> **任务要求**
下面这篇谈玩与休闲的随笔里，作者说有朋友邀约就会一口应允。请列出第一段中提到的那几项活动。

> **随笔原文**
——————————

我是一个生性好动的人,除非有事可做,否则一有闲暇,玩的劲头就会不可遏止地冒了出来。轮到那时,若有朋友邀我去郊游、打牌或唱歌、跳舞什么的,我准会一口应允,及时到场,迅速投入,显得非常起劲,非常放松。
仔细想来,这些属于“吃喝玩乐”的碎杂子中,也真有一些“自创”的记录需要曝光:诸如我曾与一好友打赌喝啤酒,一气喝了一个下午,结果俩人皆伏在茶馆桌面上酒醉不醒;某日去友人家打麻将,从上午8点直搓到次晨8点,慌忙赶到单位上班,才发现钥匙还放在家中;又如去年秋天出差某地,集体去歌厅练喉,我被首推上台,结果以一曲《好人好梦》博得众人连连喝彩,得意之余竟自作多情地又奉献了三首新曲,终了才发觉喉咙又干又疼;次日开会发言,声音嘶哑,让一位女主持人当场怜惜起来:“朱君刚到此地,想来有所不适,但他还是坚持把话说完,精神可嘉!”总之,玩的尺寸,许多时候还真的不那么好把握。
然而,闲暇之余只有寂寞相伴,这日子也不好过,何况个性如此,假装去渴望宁静又渴望不来;又相信人生若只有寂寞,又何必人生,天地若只有寂寞,又何来天地?
为此,有人曾夸我精力充沛,我不得意;有人曾投我以白眼,我不在意。因我深知,我决非属新人类一类之人,更不会因一个玩字而一味迷离沉醉的,更不会去掉约束,放纵自己。这也真亏多读了几本书,脑子里还绷紧了一根弦,在关键时刻,或进或退,能果敢取决于对得失的权衡。
由此想来,所谓玩,所谓休闲,热爱它者未必尽出于无知,可怕的是对此固执地持有偏见。别人不说,只说当今的文人,早也领受过太多的讨伐、自责,也领受过许多的贫乏、窘蹇,而今偌大文坛,热闹了一阵,已无热点可抓,大家总是匆忙又匆忙,无奈复无奈,这又何苦与自己太过不去呢?偶尔,也在认真做学问之余,给自己的生活涂抹一点色彩,浸润一些酒香,又有什么不好?若自己喜欢与寂寞为伍,让月光如水照兹夜,但看到别人去玩,心中就打翻了五味瓶,还“拔剑四顾”,恶语相加,这才真是可怕。

——————————

> **所给条目**
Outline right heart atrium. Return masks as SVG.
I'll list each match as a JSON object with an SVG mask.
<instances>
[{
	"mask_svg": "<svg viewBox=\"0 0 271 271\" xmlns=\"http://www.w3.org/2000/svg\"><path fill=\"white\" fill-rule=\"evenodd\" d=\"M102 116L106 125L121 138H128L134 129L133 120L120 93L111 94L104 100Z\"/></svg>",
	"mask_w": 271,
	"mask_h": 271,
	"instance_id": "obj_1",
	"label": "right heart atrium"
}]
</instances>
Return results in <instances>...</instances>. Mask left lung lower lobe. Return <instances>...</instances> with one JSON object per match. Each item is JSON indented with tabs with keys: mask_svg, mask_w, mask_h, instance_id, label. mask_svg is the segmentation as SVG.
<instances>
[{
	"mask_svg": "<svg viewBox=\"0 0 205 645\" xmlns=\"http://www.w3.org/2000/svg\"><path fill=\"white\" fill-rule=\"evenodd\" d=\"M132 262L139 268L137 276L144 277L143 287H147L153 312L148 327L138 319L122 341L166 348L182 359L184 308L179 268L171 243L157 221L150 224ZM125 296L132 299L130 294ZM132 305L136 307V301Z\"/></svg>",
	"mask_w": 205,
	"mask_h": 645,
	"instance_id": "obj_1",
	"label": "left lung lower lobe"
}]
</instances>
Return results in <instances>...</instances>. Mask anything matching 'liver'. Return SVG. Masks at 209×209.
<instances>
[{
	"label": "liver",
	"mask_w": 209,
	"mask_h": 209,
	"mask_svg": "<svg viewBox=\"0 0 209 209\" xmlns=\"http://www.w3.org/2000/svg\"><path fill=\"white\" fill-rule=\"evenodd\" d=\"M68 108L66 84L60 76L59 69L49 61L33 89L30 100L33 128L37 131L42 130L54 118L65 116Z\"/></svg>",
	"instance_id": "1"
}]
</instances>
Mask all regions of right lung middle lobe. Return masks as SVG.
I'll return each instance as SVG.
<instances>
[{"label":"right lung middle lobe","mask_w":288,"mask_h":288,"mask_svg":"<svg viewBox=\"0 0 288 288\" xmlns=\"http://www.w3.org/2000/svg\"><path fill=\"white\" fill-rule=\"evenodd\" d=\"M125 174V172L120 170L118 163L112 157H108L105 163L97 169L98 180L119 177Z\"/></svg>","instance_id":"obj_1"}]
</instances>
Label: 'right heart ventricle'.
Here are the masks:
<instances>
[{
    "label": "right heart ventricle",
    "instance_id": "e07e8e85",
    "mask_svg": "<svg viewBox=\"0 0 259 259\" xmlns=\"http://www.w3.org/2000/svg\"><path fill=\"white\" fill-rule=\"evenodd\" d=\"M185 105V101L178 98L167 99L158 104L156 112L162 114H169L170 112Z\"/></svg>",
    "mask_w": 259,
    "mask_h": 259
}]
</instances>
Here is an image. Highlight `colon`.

——————————

> **任务输出**
郊游、打牌、唱歌、跳舞。